>>>>

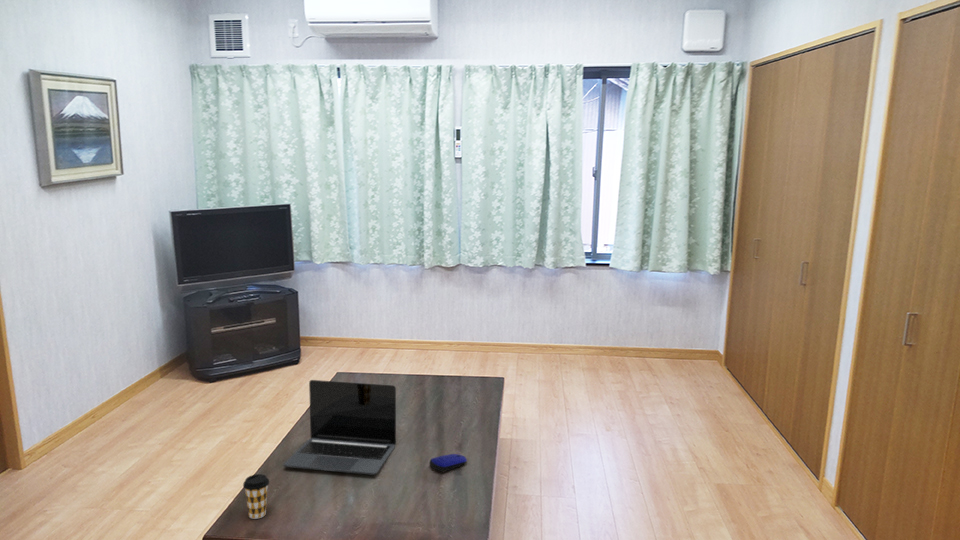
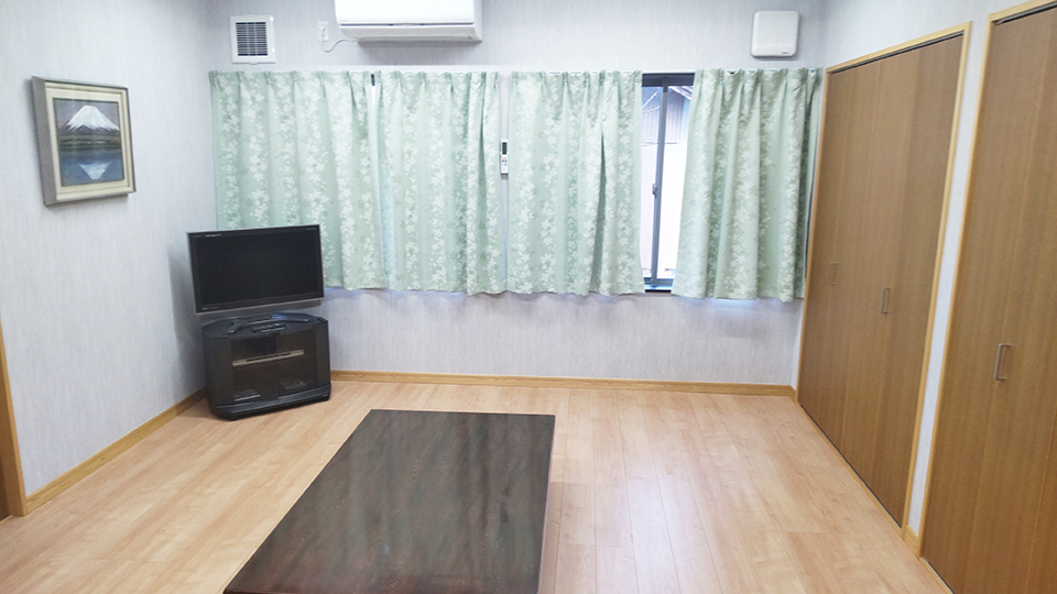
- coffee cup [242,473,270,520]
- computer mouse [428,453,468,473]
- laptop [282,379,397,476]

<<<<

With the pictures removed, return the listing above in its exact original wording.

**Solved problem**:
- coffee cup [242,473,270,520]
- computer mouse [428,453,468,473]
- laptop [282,379,397,476]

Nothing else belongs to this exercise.